Deal’s Criminal Justice Reform Legacy And The Ga. Governor’s Race

Democrat Stacey Abrams, left, and Republican Brian Kemp, right, have both praised the criminal justice reforms by Gov. Nathan Deal, center. Abrams and Kemp have also stated their own criminal justice goals as they compete to be Georgia’s next governor.

Associated Press file photos

On the campaign trail, both major party candidates for Georgia governor have praised Republican Gov. Nathan Deal’s criminal justice reforms. But, while Democrat Stacey Abrams wants to continue and expand on his policies, Republican Brian Kemp is focused on other issues.

Deal’s criminal justice policies have prioritized keeping nonviolent offenders out of prison and lowering the rate of repeat offenders, and they’ve been a hallmark of his administration.

“Nathan Deal has done more for criminal justice reform than any governor in my recent memory,” said Abrams at a town hall in Dalton last month. “Georgia used to have the fourth-highest incarceration rate in the nation. We’re now down to No. 9.”

She said Georgia now needs to build on Deal’s work and go further. Accountability courts, for example, aim to keep people with mental illnesses and addictions out of prison. Their expansion has been one of his major criminal justice accomplishments, and Abrams wants to add even more.

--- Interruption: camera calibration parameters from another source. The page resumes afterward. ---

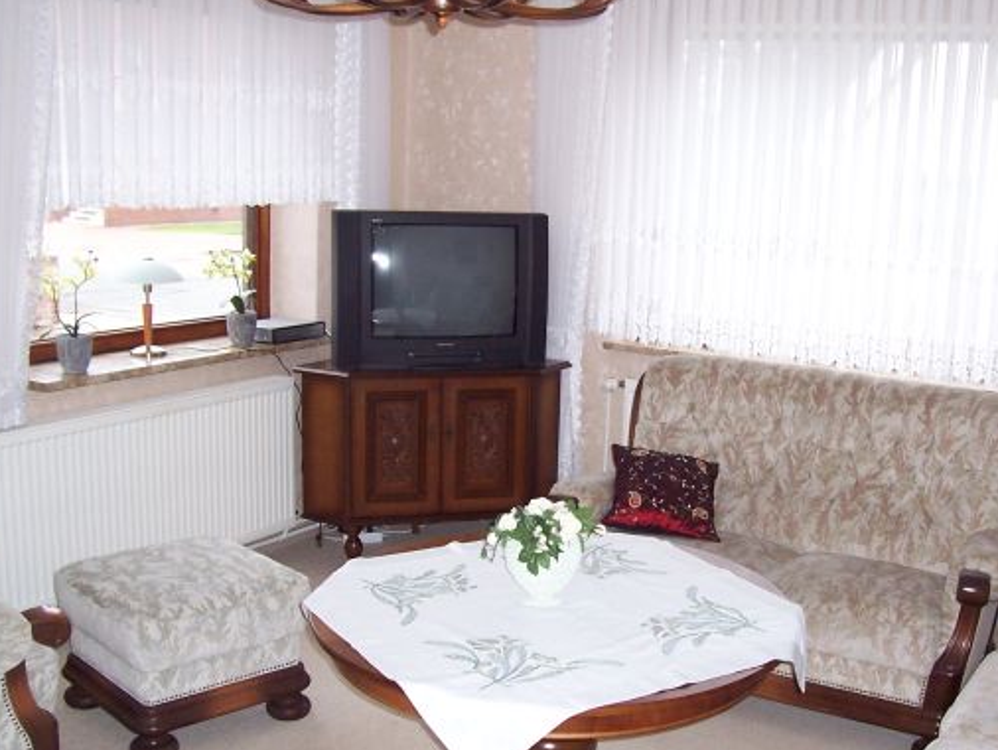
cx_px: 572
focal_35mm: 43
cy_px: 403
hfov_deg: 43.7
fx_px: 1240
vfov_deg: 33.6
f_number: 2.7
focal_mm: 5.6
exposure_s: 1/60
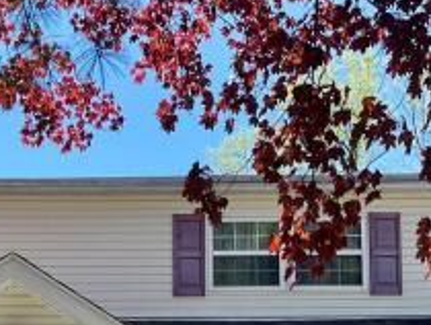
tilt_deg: +7.1
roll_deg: -0.2
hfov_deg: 21.6
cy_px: 490
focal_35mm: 89
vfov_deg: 15.3
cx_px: 57
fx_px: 1109
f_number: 1.6
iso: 50
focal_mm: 5.1
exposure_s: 1/493
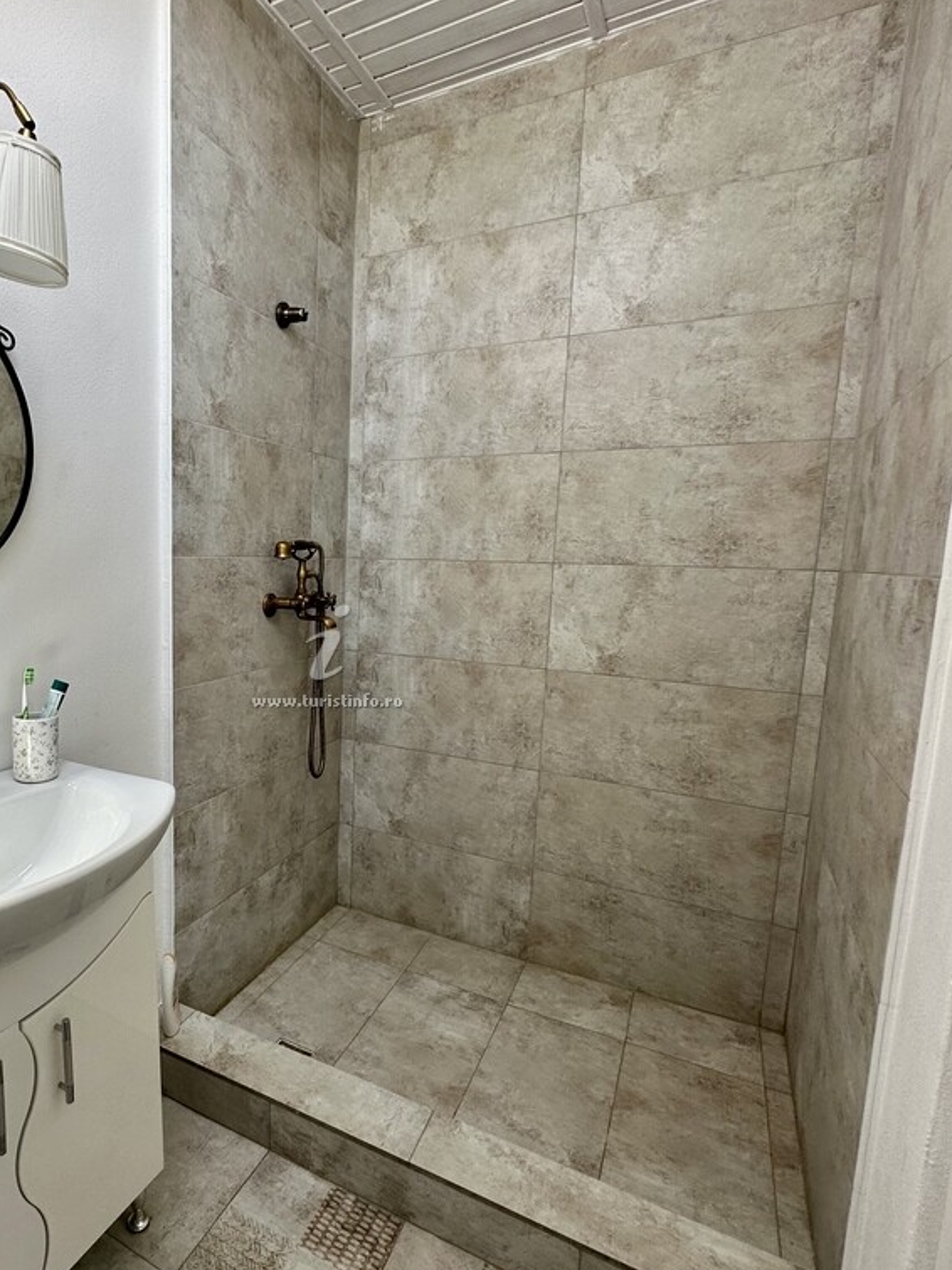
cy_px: 648
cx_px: 321
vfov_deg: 84.7
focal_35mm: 19
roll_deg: -1.7
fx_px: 697
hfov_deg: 66.9
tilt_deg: -8.3
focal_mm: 2.22
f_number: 2.2
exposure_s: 1/99
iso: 50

She also has said she wants to expand “ban the box” initiatives, which remove the question about a criminal record from employment applications. Deal signed such an executive order in 2015 regarding all state employment applications.

How does Kemp plan to continue Deal’s legacy? He has said he wants to build off of what Deal and his predecessor Sonny Purdue have done, economically and with criminal justice reform.

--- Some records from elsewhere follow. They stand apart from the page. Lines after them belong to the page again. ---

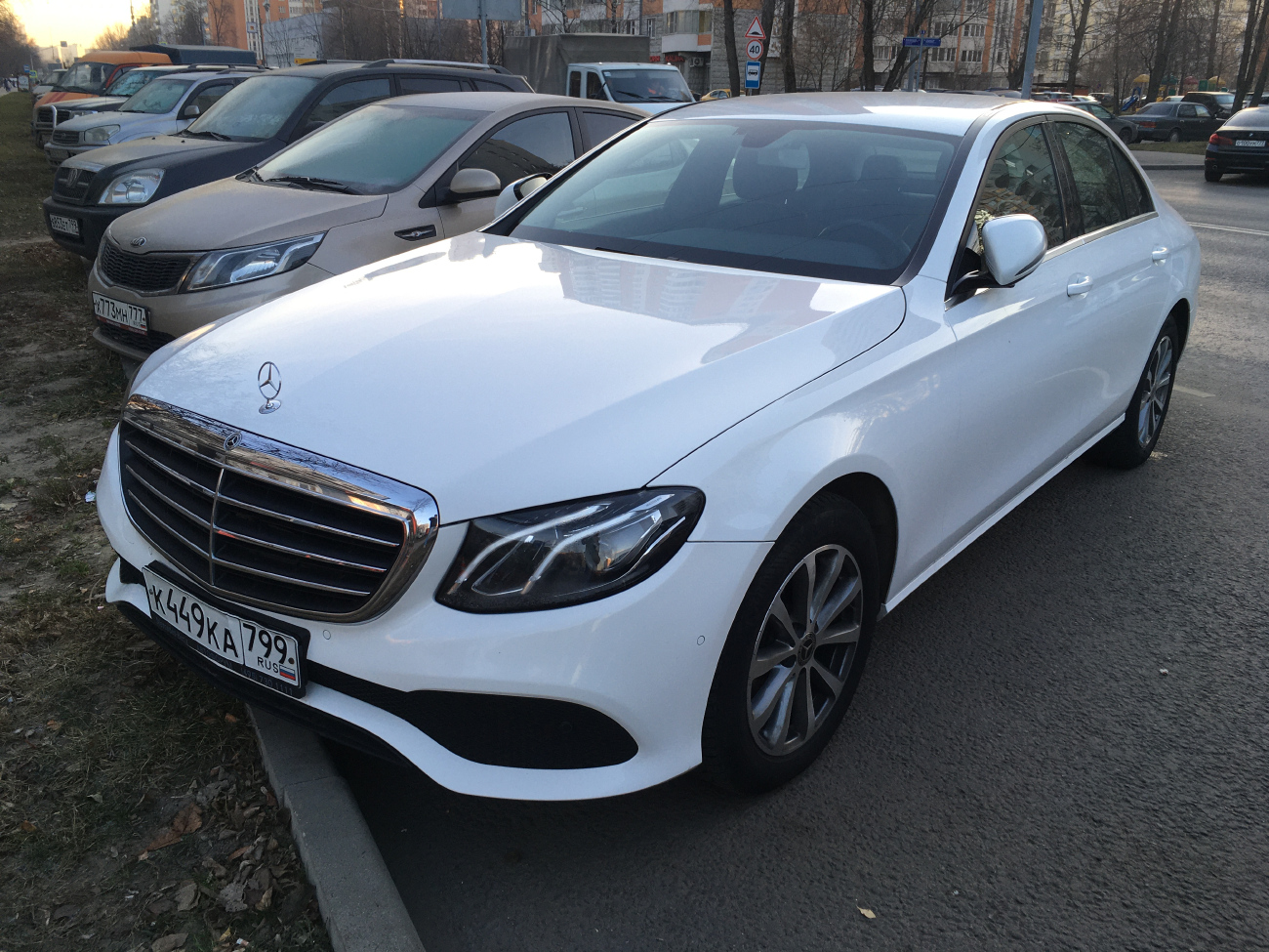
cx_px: 634
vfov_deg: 48.2
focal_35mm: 29
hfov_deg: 61.7
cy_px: 476
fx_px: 1063
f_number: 2.2
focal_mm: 4.15
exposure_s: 1/100
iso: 25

“To me the next step is public safety reform, kind of building off the good things he and the Legislature has done in a bipartisan way on criminal justice reform and now go after the problems that are out there that I’ve been hearing about on the ground. And that is exactly what I’m going to do,” he said at a public safety press conference last week. “We have got bipartisan support.”

To Kemp, big problems and his public safety platform are gangs and “criminal illegal immigrants.” “My goal as governor is to run [gangs] out of our state, to another state, and let them deal with them,” he said.

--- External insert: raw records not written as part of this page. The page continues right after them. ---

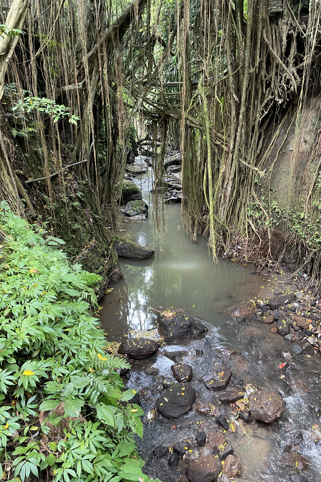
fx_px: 374
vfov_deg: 65.5
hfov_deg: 46.4
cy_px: 241
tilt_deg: -23.9
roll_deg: +1.5
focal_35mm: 28
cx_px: 170
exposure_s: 1/60
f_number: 1.6
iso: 160
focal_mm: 4.2
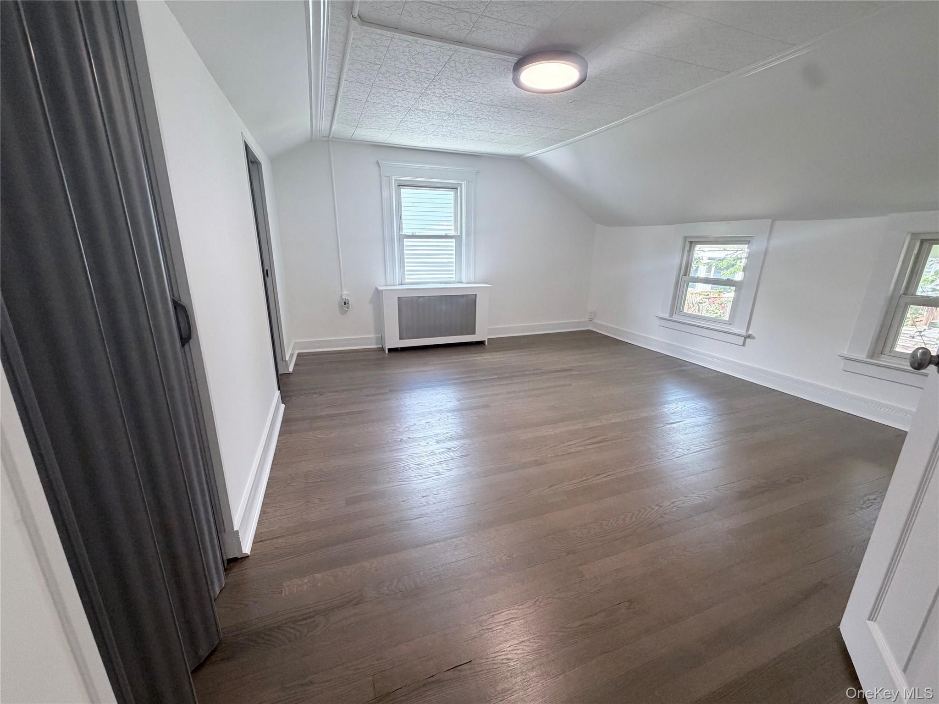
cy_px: 352
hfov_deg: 102.1
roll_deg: +0.2
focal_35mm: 14
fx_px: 380
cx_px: 470
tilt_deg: -16.3
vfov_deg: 85.7
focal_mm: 2.22
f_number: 2.2
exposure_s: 1/120
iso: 250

“When I look at Secretary Kemp’s website, his discussion of issues related to policing and crime focuses on undocumented immigrants and it focuses on gangs,” said Andra Gillespie, political science professor at Emory University. “And so in my estimation, that is a crime platform, that’s not a criminal justice platform.”

That contrasts with Abrams, she said, who appears to consider criminal justice issues a “core part of her campaign.”

“[Abrams] is trying to make the appeal to centrist voters who perhaps are sensitive to or sympathetic to Gov. Deal’s efforts to say that she’s actually more akin to Gov. Deal than say Brian Kemp is,” she said. “And to the extent that she’s actually talking about those issues on her website, which she is, you could see some of the similarities.”

There are differences, too, Gillespie qualified. Abrams is pushing some issues Deal has opposed, like decriminalizing possession of small amounts of marijuana and ending cash bail. Deal has been in favor of giving localities the ability to do so.

Deal has said just addressing gangs isn’t enough.

“I know a lot of discussion is going on now about gang activity. That is certainly one that we should be concerned about. But we can’t ignore the fact that if a young woman or a young man does not graduate from high school, the future of their success in life is greatly, greatly diminished,” he said at an Atlanta Press Club event last week.

However, Gillespie points out, Kemp’s position is probably not an accident, given that he didn’t run as the “heir apparent” in the primary.

“I think he meant to distinguish himself from Gov. Deal when he ran for office,” she said.

Abrams does not mention gangs in her criminal justice platform.